I invest a full working day for porting my own publishing technology "Produce & Publish" to Plone 5.2 and Python 3. This included three Plone-based add-ons and three Python-only modules. After eight hours of code juggling I was able to successfully test all Plone add-ons.
Standard problems:
implements -> @implementer
conversions using unicode() or type checks against unicode -> six.text_type
cStringIO -> io module
various import fixes
getting rid of some Python 3 incompatible modules like BeautifulSoup 3 (replaced with lxml)
very few issues with reading/writing files (text vs. bytes)
fixed a few subtle programming patterns specific to my own coding style
I did not use any Python 2 to 3 conversion tools and I did not use any unittests (we have some real world examples that I used to test directly with production data in order to check the most important and most complicated code paths).

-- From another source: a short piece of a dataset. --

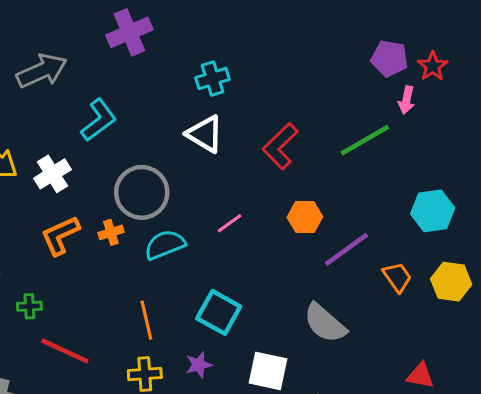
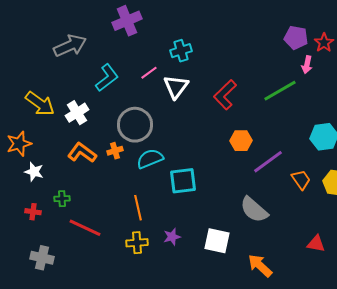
white triangle: (205, 134) -> (176, 87), turned 36
pink line: (229, 223) -> (149, 73), moved
orange L-shape: (60, 235) -> (82, 153), turned 60
cyan square: (219, 312) -> (183, 181), moved, turned -36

I did not encounter any serious backend related issues but again a bunch of UI issues (possibly also existent in Plone 5.1 and unrelated to the Python version).
Sorry for bringing up this thread. But the topic is exactly what I need. My question:
if i started the porting process for my addons, what is the standard way for dealing with 'bootstrap-buildout.py' in an Add-On, . Should i use the way with
bootstrap.sh and requirements.txt
or
bootstrap-buildout.py
It probably does not matter, but does anyone have a hint for me?
I wouldn't recommend to use bootstrap-buildout.py because everybody moved to use virtualenv and requirements.txt.
I moved to use Makefiles for all my projects (Plone and others). It avoids repetitive typing (like when you create your virtualenv manually) and it has everything in one file (in comparison to multiple bootstrap.sh files).
I created a self-updating Makefile that I use for all our internal projects, for Plone coredev and for all my Open Source projects:
If you have that Makefile, you just need to run "make". We use a different Makefile for JS/React projects but whatever you do, you checkout the repo and run "make". This drastically reduces the mental overhead for our devs. Feel free to use it!